__Data listing__
Start of Block
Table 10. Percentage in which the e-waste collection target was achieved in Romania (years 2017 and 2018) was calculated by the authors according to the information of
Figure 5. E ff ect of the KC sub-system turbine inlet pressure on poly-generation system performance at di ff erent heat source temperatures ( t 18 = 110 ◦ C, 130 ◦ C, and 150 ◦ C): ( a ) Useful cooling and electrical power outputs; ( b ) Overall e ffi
End of Block
Start of Block
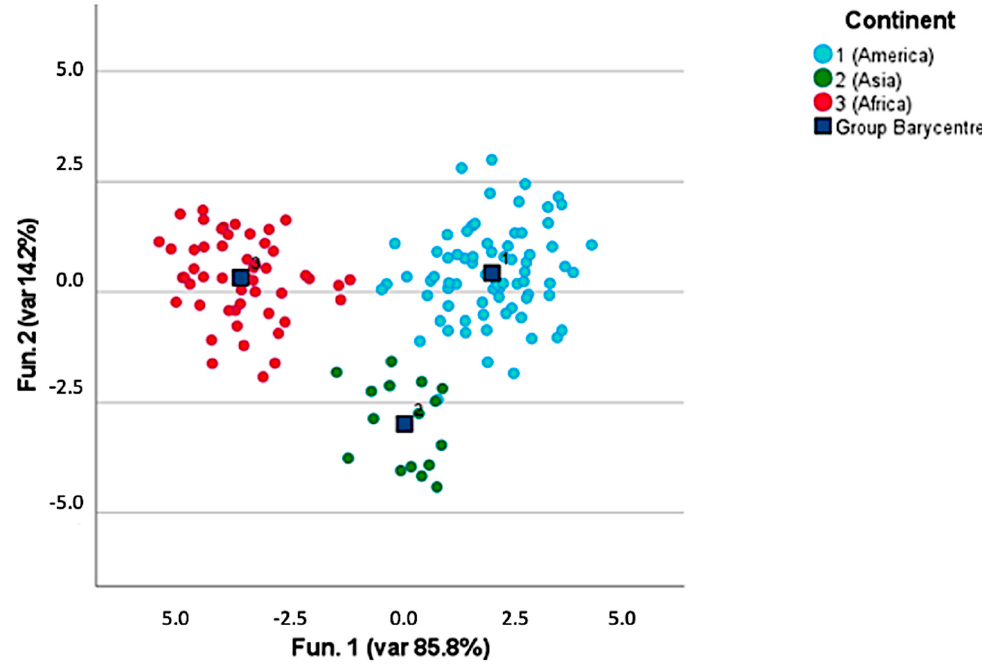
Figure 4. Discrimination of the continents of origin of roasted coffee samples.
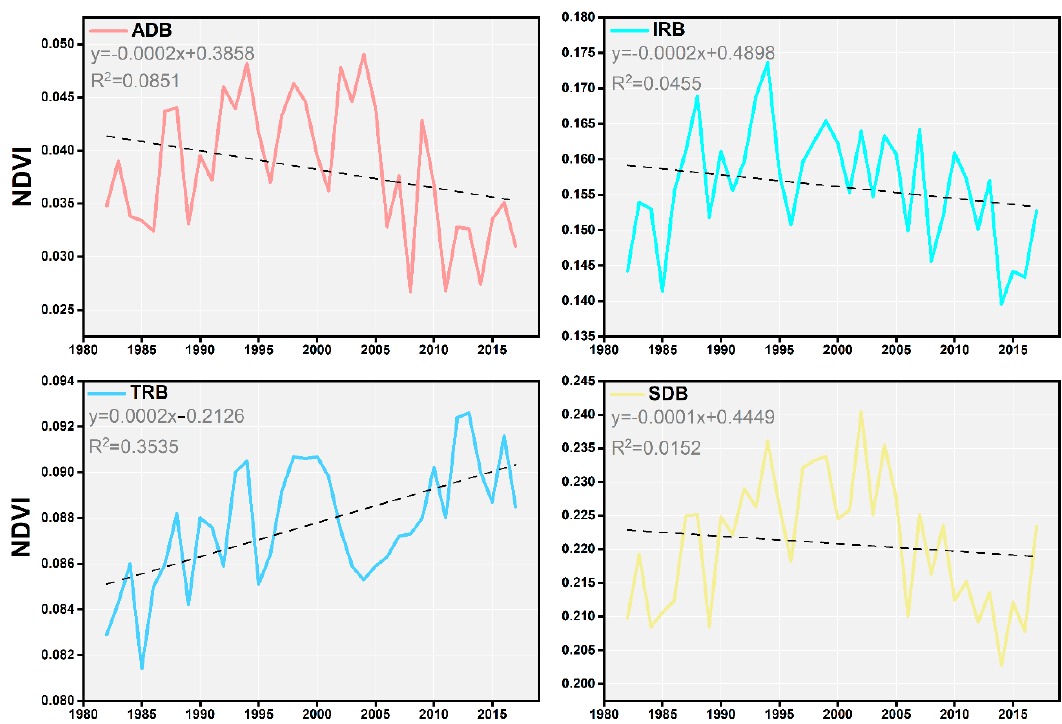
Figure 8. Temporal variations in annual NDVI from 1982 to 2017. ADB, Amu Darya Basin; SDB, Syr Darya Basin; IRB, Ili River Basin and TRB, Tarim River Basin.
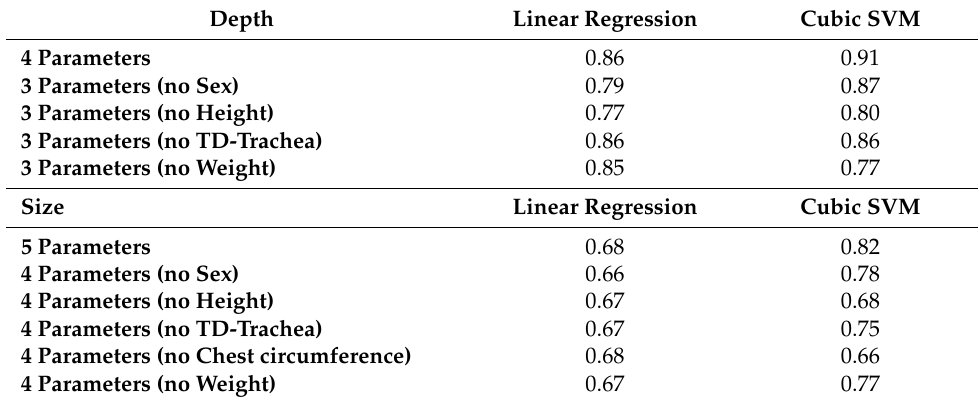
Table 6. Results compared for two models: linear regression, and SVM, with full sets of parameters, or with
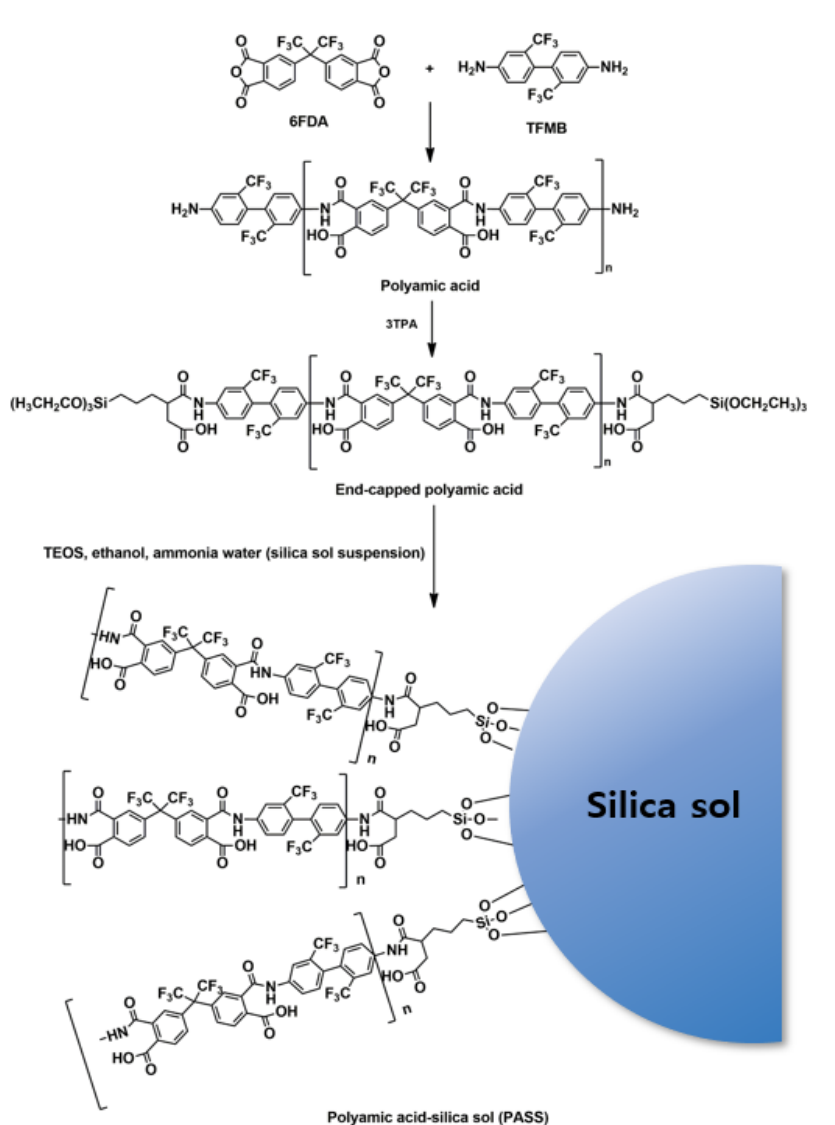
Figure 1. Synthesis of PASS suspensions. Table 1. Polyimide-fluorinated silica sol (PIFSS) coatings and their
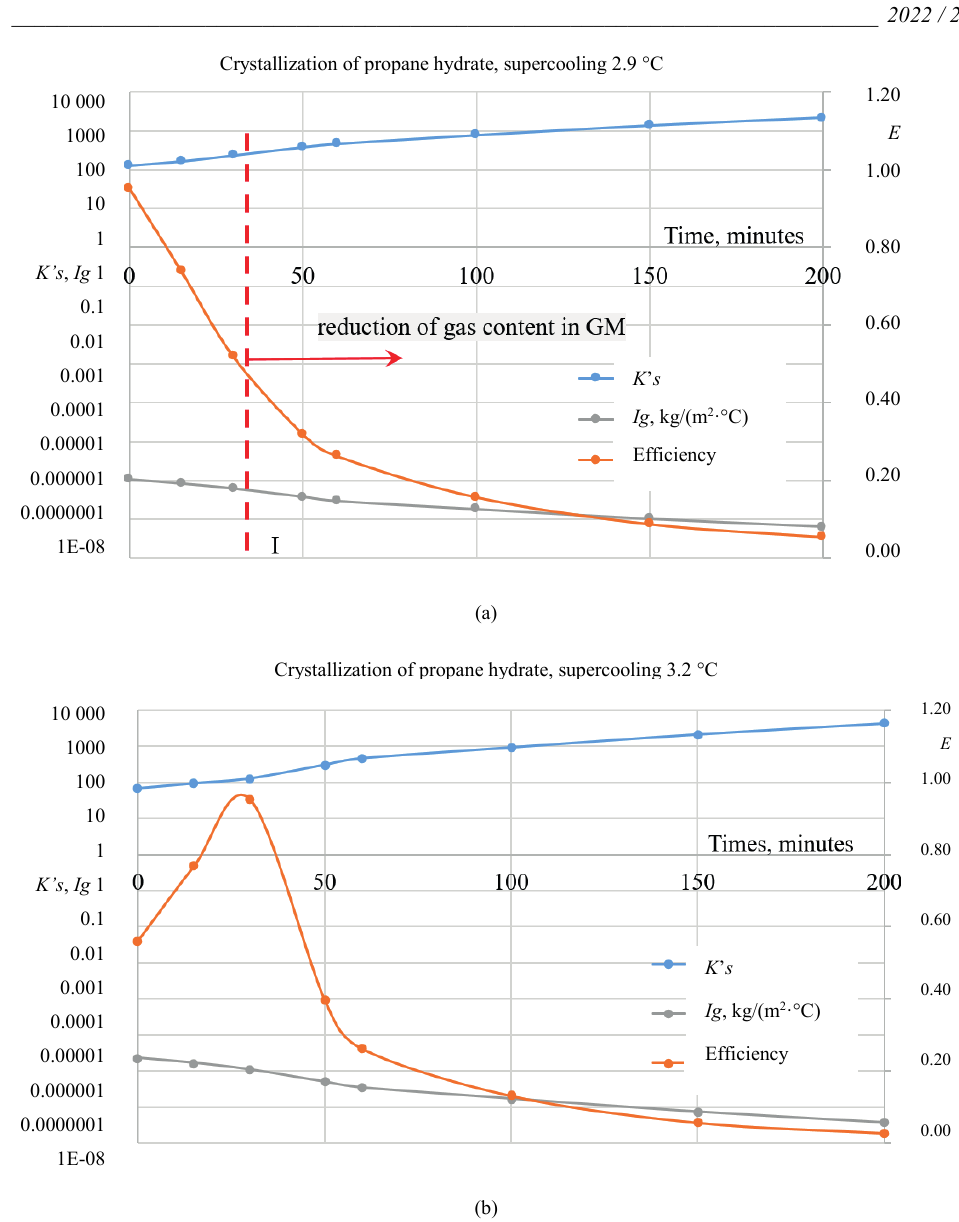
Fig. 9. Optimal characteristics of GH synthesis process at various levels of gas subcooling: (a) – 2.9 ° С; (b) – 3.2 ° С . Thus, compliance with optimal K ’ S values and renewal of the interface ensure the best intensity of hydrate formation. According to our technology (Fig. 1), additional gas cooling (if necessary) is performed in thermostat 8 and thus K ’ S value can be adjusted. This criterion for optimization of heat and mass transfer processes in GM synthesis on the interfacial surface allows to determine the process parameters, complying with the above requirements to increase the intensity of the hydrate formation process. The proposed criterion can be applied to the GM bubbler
End of Block
If a line above holds the string "Table", return it as it stands.

__Response to the task__
Table 10. Percentage in which the e-waste collection target was achieved in Romania (years 2017 and 2018) was calculated by the authors according to the information of
Table 6. Results compared for two models: linear regression, and SVM, with full sets of parameters, or with
Figure 1. Synthesis of PASS suspensions. Table 1. Polyimide-fluorinated silica sol (PIFSS) coatings and their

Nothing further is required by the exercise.